Class two . Electronic counters. If electromechanical counters are “reptiles,” then these are already a kind of “mammals”, although not yet upright, but a few more hoofed-headed, sorry for zoology. They are much smarter, smaller, more agile, occupy all the technological niches that they can reach, and "evolve" with fantastic speed.
The first commercial models (still hybrid, that is, borrowing a number of nodes from electromechanical forefathers) appeared about twenty years ago, and since then at least five generations of their electronic “stuffing” have changed. Now such meters do not have moving parts, they are able to take into account electricity at any number of phases and tariffs, "communicate with higher authorities" (work as part of automated commercial electricity metering systems - AMR), practically do not require verification, rarely fail on their own initiative where it is more resistant to the ill-fated "rule gimlet", and more precisely at least an order of magnitude. In a word, there are lots of advantages ... But there are two drawbacks that their “triumphal procession” is holding back: firstly, the price (yes, of course, it drops rapidly, but the electrician is still cheaper today) and, secondly, non-repairable: personnel qualifications required for their repair should be such that repair can often be carried out only at the factory, and in general, very often it will be cheaper to replace the meter as a whole.

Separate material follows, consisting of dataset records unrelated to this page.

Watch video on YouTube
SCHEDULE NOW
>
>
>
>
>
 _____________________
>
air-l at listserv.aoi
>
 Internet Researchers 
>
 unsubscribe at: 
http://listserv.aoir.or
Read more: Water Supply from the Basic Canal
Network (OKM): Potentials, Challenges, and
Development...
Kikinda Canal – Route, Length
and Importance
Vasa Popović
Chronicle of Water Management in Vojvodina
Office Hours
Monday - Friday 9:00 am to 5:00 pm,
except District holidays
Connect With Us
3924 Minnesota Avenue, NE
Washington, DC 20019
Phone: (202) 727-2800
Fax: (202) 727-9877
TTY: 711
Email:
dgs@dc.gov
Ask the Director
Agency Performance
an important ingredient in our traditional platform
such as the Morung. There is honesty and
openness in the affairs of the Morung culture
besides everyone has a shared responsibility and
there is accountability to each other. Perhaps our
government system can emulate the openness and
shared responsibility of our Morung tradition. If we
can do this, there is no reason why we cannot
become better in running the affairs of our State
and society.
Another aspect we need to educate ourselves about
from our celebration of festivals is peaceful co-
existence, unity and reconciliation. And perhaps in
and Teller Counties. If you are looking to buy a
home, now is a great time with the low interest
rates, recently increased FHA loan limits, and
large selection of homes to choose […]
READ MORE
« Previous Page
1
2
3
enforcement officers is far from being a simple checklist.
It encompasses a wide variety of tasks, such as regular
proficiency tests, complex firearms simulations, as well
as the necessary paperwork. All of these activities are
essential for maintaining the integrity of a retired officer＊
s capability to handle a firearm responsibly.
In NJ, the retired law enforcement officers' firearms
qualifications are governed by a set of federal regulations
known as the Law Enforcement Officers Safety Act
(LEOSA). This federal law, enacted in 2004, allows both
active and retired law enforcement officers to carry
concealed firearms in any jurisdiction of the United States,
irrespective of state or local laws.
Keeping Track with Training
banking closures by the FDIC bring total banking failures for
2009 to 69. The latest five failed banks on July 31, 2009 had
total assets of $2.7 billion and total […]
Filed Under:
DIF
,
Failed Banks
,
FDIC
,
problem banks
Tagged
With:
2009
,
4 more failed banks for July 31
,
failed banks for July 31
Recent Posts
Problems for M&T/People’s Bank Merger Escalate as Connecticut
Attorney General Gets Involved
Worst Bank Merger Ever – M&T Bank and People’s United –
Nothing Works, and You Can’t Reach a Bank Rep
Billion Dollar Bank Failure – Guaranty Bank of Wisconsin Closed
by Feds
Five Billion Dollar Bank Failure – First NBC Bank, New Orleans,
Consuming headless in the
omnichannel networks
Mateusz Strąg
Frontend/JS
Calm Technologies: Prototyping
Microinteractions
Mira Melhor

How are they arranged and why is it so accurate and reliable than their electromechanical counterparts? As you know, power is the product of current and voltage. Fine! We measure the current, measure the voltage, multiply, add to the previously calculated ... And so hundreds or even thousands of times per second. From the point of view of the current microprocessors, the task, as they say, “do not hit the one who is in bed”, and the time left to solve even the most “thoughtless” representative of them with a guarantee is enough to “communicate with higher-level” systems and to display information on the indicator, and for other things he needs. It is much more difficult to “deceive” them than their predecessors, but, again, as the classics said, “there are still no such fortresses ...”.